== Segment start ==
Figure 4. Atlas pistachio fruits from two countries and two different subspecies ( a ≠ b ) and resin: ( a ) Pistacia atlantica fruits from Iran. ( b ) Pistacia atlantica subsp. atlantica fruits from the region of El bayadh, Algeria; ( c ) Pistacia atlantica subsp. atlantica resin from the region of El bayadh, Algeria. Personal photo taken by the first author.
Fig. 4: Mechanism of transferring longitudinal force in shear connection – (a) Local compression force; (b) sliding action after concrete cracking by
== Segment end ==
== Segment start ==
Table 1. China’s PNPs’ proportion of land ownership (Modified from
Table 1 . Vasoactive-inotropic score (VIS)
== Segment end ==
== Segment start ==
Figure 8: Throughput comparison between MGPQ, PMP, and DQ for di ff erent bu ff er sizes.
== Segment end ==
The problem ::
Find the word "Table" in the data and show each line that holds it.

Response to this task ::
Table 1. China’s PNPs’ proportion of land ownership (Modified from
Table 1 . Vasoactive-inotropic score (VIS)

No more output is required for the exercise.